Cloud Data Prep Overview
Cloud Data Prep is a visual data preparation tool built on Apache Cloud Dataprep (Trifacta). It allows data engineers and analysts to explore, clean, and transform data without writing code.
Key Features
Data Preparation Workflow
Transformation Recipes
Common Transformations
// Data Prep recipe steps (TRQL - Trifacta Recipe Language)
// 1. Rename columns
rename col: `old_name` to: `new_name`
// 2. Change data types
settype col: `amount` as: float
// 3. Filter rows
filter rowtype: `status` == "active"
// 4. Extract date parts
derive col: `year` as: year(`order_date`)
derive col: `month` as: month(`order_date`)
// 5. Conditional transformation
derive col: `category` as:
if(`amount` > 1000, "premium",
if(`amount` > 100, "standard", "basic"))
// 6. String operations
derive col: `domain` as: extract(`email`, "@(.+)$")
// 7. Aggregation
aggregate value: sum(`amount`) group: `product_category`
// 8. Join datasets
join col: `user_id` with: `users` on: `user_id`
Data Quality Rules
// Validation rules
validate col: `email` regex: `^[a-zA-Z0-9._%+-]+@[a-zA-Z0-9.-]+\.[a-zA-Z]{2,}$`
validate col: `phone` regex: `^\+?[1-9]\d{1,14}$`
validate col: `amount` range: 0 to 1000000
validate col: `date` format: "yyyy-MM-dd"
// Custom validation
validate col: `status` in: ["active", "inactive", "pending"]
// Row-level validation
validate row: `amount` > 0 and `quantity` > 0
Integration with Data Engineering
Export to BigQuery
# Data Prep API for programmatic access
import requests
def create_dataprep_job(api_key, recipe_id, output_table):
"""Create Data Prep job via API."""
headers = {
'Authorization': f'Bearer {api_key}',
'Content-Type': 'application/json'
}
job_config = {
"wrangledDataset": {
"id": recipe_id
},
"execution": {
"runsOn": {
"type": "dataproc",
"projectId": "my-project",
"region": "us-central1"
}
},
"outputs": [{
"type": "bigquery",
"table": output_table
}]
}
response = requests.post(
"https://api.dataprep.trifacta.com/v4/job",
headers=headers,
json=job_config
)
return response.json()
Always monitor your BigQuery costs using INFORMATION_SCHEMA. Set up budget alerts at 50%, 80%, and 100% thresholds.
Cost Optimization
# Data Prep pricing components
pricing = {
"dataprep_units": {
"description": "DPUs consumed per transformation",
"cost_per_unit": "$0.05 per DPU-hour"
},
"dataflow_workers": {
"description": "Compute for running recipes",
"cost": "Standard Dataflow pricing"
},
"storage": {
"description": "GCS for intermediate data",
"cost": "Standard GCS pricing"
}
}
# Cost optimization strategies
strategies = {
"profile_before_transform": "Understand data quality before processing",
"use_sampling": "Profile on samples, run full on production",
"incremental_processing": "Process only new/changed data",
"right_size_workers": "Don't over-provision Dataflow workers",
"schedule_off_peak": "Run jobs during off-peak hours for lower costs"
}
βΉοΈ
Cost Tip: Data Prep charges per DPU-hour (Data Preparation Unit). Profile your data first to understand complexity, then optimize transformations. Use sampling for initial exploration and schedule production jobs during off-peak hours.

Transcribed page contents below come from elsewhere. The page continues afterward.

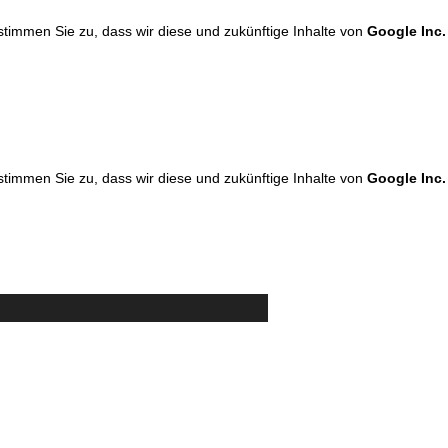
 stimmen Sie zu, dass wir diese und zukünftige Inhalte von
Google Inc.
 stimmen Sie zu, dass wir diese und zukünftige Inhalte von
Google Inc.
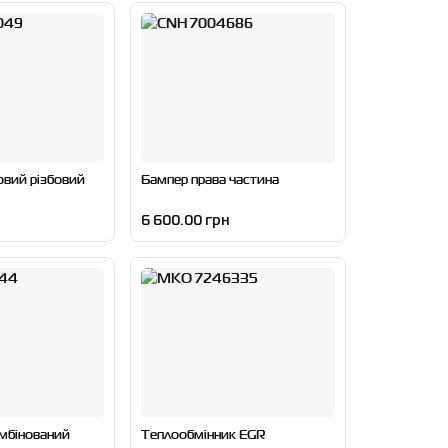
овий різбовий
Бампер права частина
6 600.00 грн
мбінований
Теплообмінник EGR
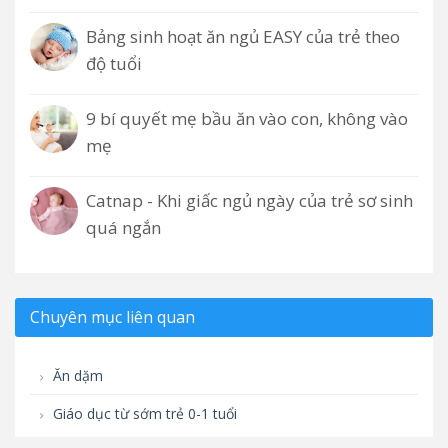
Bảng sinh hoạt ăn ngủ EASY của trẻ theo
độ tuổi
9 bí quyết mẹ bầu ăn vào con, không vào
mẹ
Catnap - Khi giấc ngủ ngày của trẻ sơ sinh
quá ngắn
Chuyên mục liên quan
Ăn dặm
Giáo dục từ sớm trẻ 0-1 tuổi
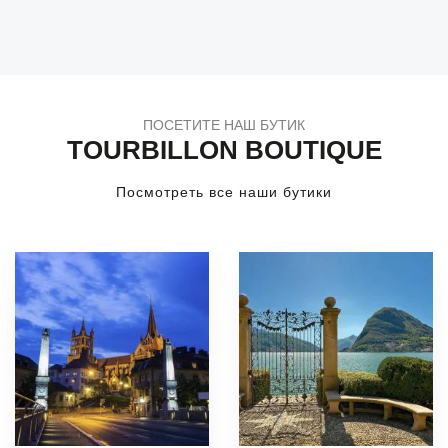
ПОСЕТИТЕ НАШ БУТИК
TOURBILLON BOUTIQUE
Посмотреть все наши бутики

Common Interview Questions
Q1: When would you use Cloud Data Prep vs. writing code?
Answer: Cloud Data Prep is ideal for ad-hoc data exploration, business analyst self-service, and quick prototyping. Use code (Python/SQL) for production pipelines requiring version control, testing, and complex logic. Data Prep excels at visual data profiling and interactive transformations.
Q2: How does Data Prep integrate with BigQuery?

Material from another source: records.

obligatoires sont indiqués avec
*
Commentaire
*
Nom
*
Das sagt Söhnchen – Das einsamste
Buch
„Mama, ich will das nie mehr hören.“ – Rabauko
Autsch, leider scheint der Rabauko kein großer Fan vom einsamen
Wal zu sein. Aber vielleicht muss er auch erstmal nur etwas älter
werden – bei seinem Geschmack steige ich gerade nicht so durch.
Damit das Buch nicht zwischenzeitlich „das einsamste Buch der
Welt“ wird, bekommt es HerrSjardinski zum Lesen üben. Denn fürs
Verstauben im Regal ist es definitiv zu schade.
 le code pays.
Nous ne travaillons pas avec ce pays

Answer: Data Prep can read directly from BigQuery tables and write transformed data back. Use the BigQuery connection for seamless integration. For large datasets, export to GCS first, then load into BigQuery for optimal performance.

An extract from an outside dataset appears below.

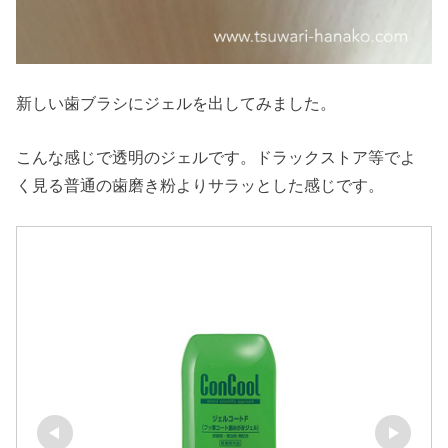
新しい歯ブラシにジェルを出してみました。
こんな感じで透明のジェルです。ドラックストア等でよ
く見る普通の歯磨き粉よりサラッとした感じです。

Q3: What is the DPU model in Data Prep?
Answer: DPU (Data Preparation Unit) measures computational effort per transformation. Complex operations like joins consume more DPUs than simple filters. Understanding DPU consumption helps optimize costs and plan resource allocation.
Q4: How do you version control Data Prep recipes?
Answer: Data Prep maintains built-in version history for all recipe changes. For external version control, export recipes as JSON and store in Git. Use the Data Prep API to automate recipe deployment across environments.
Q5: What data formats does Data Prep support?
Answer: Data Prep supports CSV, JSON, Parquet, Avro, Excel, and fixed-width formats. For best performance with large datasets, use columnar formats (Parquet/Avro). For web applications, JSON is commonly used.